TEXTE SOURCE:
________________________________________

Maria Corina Machado — Plus qu’un événement précis, c’est l’ensemble de mon parcours qui m’a permis d’apprendre le sens profond de la liberté. Comme tous les Vénézuéliens de ma génération, je suis née dans la démocratie. Nous en jouissions sans pleinement mesurer qu’elle pouvait disparaître.

Tout a changé lorsque Hugo Chávez, un militaire putschiste, a été élu président et s’est mis à démanteler les institutions démocratiques. J’ai alors compris ce que signifie perdre la liberté. Ce basculement a bouleversé nos projets de vie et nous a contraints à tout donner pour reconquérir et défendre ce bien essentiel.

C. M. de A. et P. W. — Dans votre Manifeste, vous insistez sur la dignité individuelle. Pourquoi cet axe moral est-il central pour comprendre la crise vénézuélienne ?

M. C. M. — D’abord, parce qu’on ne peut pas parler de liberté individuelle ou collective si l’on ne reconnaît pas, en chaque être humain, cette dignité intrinsèque qui en fait un être rationnel, moral, unique et irremplaçable. Sans cette égalité naturelle, aucune égalité authentique n’est possible.

________________________________________

DONNÉES FOURNIES:
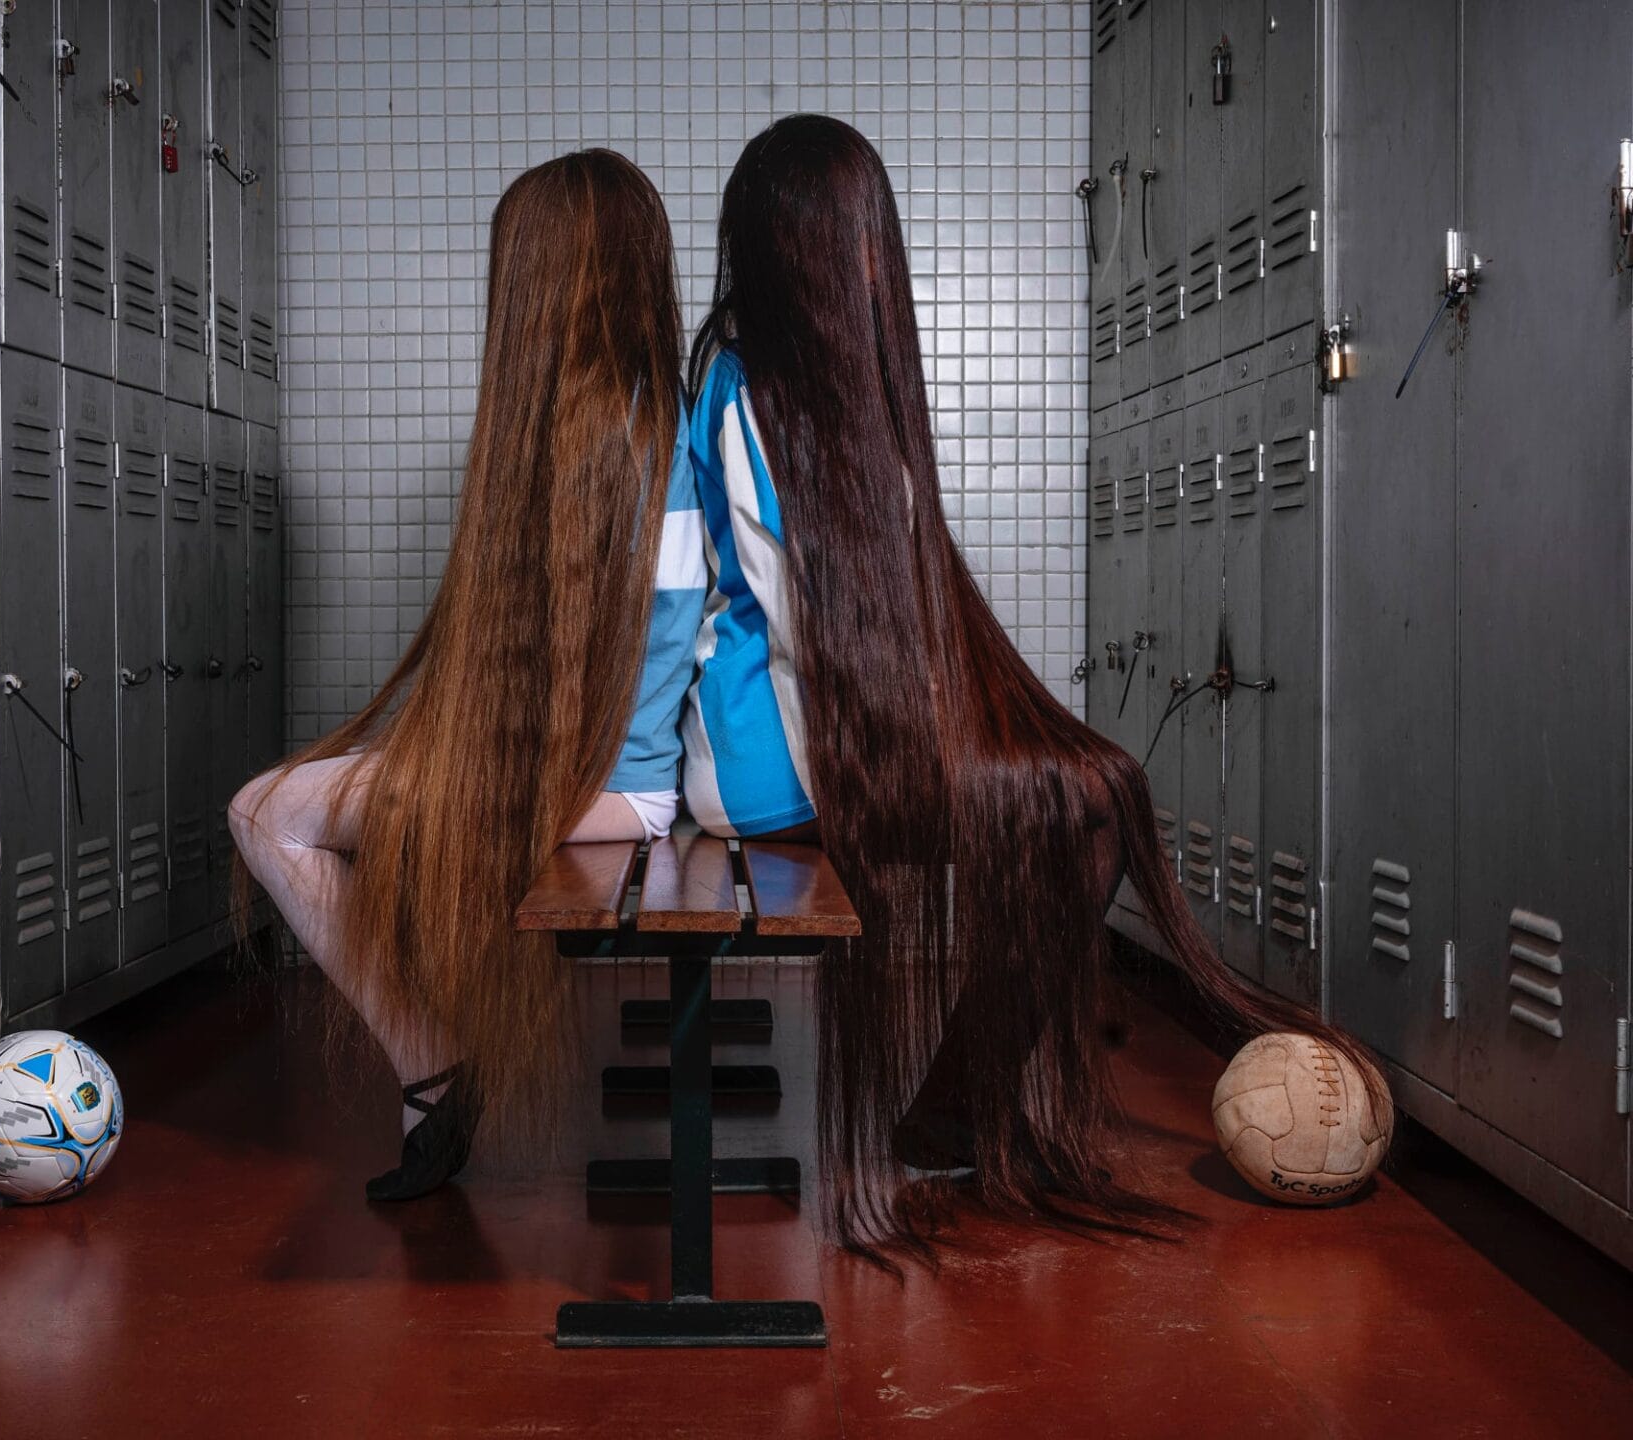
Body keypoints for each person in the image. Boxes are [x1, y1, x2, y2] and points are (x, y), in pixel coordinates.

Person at [680, 114, 1387, 1253]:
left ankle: (956, 1103)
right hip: (773, 760)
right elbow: (809, 625)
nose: (878, 261)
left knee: (1094, 793)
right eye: (860, 237)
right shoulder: (744, 390)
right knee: (1079, 806)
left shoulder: (838, 389)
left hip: (831, 737)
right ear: (809, 246)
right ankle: (952, 1109)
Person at [230, 149, 703, 1202]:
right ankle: (437, 1068)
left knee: (266, 814)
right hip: (627, 786)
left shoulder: (588, 442)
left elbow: (562, 692)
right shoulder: (666, 423)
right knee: (315, 798)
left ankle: (430, 1070)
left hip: (595, 791)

________________________________________

PISTES D'EXPLORATION:
1. Reproduisez le passage de l'entretien allant de « Tout a changé » jusqu'à « authentique n’est possible. » inclus, en substituant « valeur » à « dignité ».
2. Résumez l'entretien en deux phrases.
3. Poursuivez l'entretien avec Maria Corina Machado au-delà de sa dernière phrase.

RÉPONSES PAR CONSIGNE:
1.
Tout a changé lorsque Hugo Chávez, un militaire putschiste, a été élu président et s’est mis à démanteler les institutions démocratiques. J’ai alors compris ce que signifie perdre la liberté. Ce basculement a bouleversé nos projets de vie et nous a contraints à tout donner pour reconquérir et défendre ce bien essentiel.

C. M. de A. et P. W. — Dans votre Manifeste, vous insistez sur la valeur individuelle. Pourquoi cet axe moral est-il central pour comprendre la crise vénézuélienne ?

M. C. M. — D’abord, parce qu’on ne peut pas parler de liberté individuelle ou collective si l’on ne reconnaît pas, en chaque être humain, cette valeur intrinsèque qui en fait un être rationnel, moral, unique et irremplaçable. Sans cette égalité naturelle, aucune égalité authentique n’est possible.

2. Née, comme tous les Vénézuéliens de sa génération, dans la démocratie, Maria Corina Machado a compris ce que signifie perdre la liberté lorsque Hugo Chávez, un militaire putschiste élu président, a démantelé les institutions démocratiques. Interrogée sur son Manifeste, elle affirme qu'on ne peut parler de liberté individuelle ou collective sans reconnaître en chaque être humain une dignité intrinsèque, faute de quoi aucune égalité authentique n'est possible.

3.
Ensuite, parce que la crise dans laquelle le chavisme nous a plongés a profondément blessé notre amour-propre et notre identité nationale. On ne peut résister à une catastrophe comme celle-ci qu’en puisant dans cette dignité, cette profonde estime de soi, cet amour pour ce qui nous appartient. C’est pourquoi les Vénézuéliens se détournent des promesses électorales qui ne font miroiter que des avantages matériels, et sont de plus en plus séduits par les discours axés sur le rétablissement de la dignité.

C. M. de A. et P. W. — À quelle occasion avez-vous décidé d’entrer en politique ? Quand avez-vous senti qu’il vous revenait d’assumer une part du destin du Venezuela ?

M. C. M. — Lorsque j’ai vu mon pays tomber aux mains de putschistes, de prêcheurs de haine, animés par la volonté de détruire notre histoire et nos institutions. Au début, j’ai pensé que ma place était dans le combat pour la transparence électorale : ingénieure de formation, je me sentais utile dans ce rôle qui me permettait de mettre à profit mes compétences techniques. Mais très vite, j’ai compris qu’il fallait aller plus loin, et je me suis lancée dans une carrière politique à part entière. Je regrette parfois de ne pas l’avoir fait plus tôt.

C. M. de A. et P. W. — Quelles sont les personnalités dont la réflexion et/ou l’action vous ont le plus inspirée ?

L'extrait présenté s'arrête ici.